Reputation: 1223
I am trying to run EMR through Airflow and found example where it says
step_adder = EmrAddStepsOperator(
task_id='add_steps',
job_flow_id="{{ task_instance.xcom_pull(task_ids='create_job_flow', key='return_value') }}",
aws_conn_id='aws_default',
steps=SPARK_STEPS,
)
step_checker = EmrStepSensor(
task_id='watch_step',
job_flow_id="{{ task_instance.xcom_pull('create_job_flow', key='return_value') }}",
step_id="{{ task_instance.xcom_pull(task_ids='add_steps', key='return_value')[0] }}",
aws_conn_id='aws_default',
)
what is job_flow_id ={{ task_instance.xcom_pull('create_job_flow', key='return_value') }}
what does this tell me?
Thanks, Xi
Upvotes: 3
Views: 10369
Reputation: 16079
In Airflow tasks can not share data however they can share metadata. This is done by a task writing record to the Xcom table in the database while other task read it.
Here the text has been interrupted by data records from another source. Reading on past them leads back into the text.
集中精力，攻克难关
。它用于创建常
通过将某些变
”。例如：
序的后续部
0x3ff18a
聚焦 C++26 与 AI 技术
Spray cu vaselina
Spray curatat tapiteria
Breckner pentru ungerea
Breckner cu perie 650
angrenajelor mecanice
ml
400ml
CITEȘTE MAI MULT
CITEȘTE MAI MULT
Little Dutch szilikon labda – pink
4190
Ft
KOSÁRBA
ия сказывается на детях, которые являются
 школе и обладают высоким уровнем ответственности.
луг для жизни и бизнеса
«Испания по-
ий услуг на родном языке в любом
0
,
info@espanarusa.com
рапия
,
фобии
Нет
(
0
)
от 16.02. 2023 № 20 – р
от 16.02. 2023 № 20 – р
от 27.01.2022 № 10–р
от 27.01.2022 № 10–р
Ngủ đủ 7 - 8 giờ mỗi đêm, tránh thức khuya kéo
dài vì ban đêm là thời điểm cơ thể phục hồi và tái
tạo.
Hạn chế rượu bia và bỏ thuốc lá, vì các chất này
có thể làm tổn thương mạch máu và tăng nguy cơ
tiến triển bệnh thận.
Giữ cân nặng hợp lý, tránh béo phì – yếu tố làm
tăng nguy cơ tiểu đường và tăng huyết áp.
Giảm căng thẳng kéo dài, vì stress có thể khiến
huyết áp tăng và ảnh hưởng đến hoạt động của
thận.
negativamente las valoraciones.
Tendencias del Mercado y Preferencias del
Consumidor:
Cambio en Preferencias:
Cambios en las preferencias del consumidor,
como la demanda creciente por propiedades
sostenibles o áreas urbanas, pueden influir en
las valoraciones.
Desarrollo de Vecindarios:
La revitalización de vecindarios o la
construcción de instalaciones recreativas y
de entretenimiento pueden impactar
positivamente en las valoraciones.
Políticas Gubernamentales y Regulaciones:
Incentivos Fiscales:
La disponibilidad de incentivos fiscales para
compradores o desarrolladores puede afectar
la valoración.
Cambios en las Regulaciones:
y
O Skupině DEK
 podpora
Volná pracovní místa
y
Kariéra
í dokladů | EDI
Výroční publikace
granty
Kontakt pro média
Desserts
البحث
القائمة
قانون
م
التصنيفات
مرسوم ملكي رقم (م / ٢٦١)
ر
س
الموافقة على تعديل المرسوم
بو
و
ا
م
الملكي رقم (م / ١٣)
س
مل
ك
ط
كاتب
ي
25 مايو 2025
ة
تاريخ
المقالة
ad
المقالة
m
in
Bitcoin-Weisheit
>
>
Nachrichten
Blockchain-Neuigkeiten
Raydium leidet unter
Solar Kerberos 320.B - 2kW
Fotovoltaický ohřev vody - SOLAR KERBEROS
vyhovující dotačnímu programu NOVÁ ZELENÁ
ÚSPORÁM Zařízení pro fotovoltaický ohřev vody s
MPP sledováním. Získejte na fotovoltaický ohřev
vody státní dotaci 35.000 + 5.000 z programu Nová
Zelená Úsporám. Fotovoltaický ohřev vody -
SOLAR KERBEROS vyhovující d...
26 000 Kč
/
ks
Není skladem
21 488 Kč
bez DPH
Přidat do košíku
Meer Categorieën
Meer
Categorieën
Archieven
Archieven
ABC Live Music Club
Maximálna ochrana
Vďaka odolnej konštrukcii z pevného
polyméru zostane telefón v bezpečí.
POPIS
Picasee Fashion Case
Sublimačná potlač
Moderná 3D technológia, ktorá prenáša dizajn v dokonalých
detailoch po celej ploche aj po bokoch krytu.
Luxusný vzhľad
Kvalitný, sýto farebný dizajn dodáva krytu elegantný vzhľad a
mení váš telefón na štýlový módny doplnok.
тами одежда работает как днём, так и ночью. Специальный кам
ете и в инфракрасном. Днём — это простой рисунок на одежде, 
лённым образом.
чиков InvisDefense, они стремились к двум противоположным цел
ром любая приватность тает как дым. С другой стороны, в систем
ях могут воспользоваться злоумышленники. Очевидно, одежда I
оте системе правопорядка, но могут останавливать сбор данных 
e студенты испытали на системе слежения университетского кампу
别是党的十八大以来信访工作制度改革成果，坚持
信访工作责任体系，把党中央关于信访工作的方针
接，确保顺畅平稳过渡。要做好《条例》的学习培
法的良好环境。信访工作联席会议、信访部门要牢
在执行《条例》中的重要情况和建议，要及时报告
task_instance.xcom_pull('create_job_flow', key='return_value'))
means:
task_id='create_job_flow'
key='return_value'
The {{ }}
is syntax of Jinja engine that means "print" the value. This is needed since the value that you are seeking exist only during run time. In terms that create_job_flow
task must run and save the value to the database before add_steps
task can read the value.
In practice this means that the create_job_flow
task is creating EMR instance and saving the instance/machine id to the Xcom table. The next task is add_steps
which means that you want to submit steps to the machine - for that you need the machine id thus you must read (pull) the value from the Xcom table. The value will be different per DagRun as each DagRun creates a new machine.
Upvotes: 4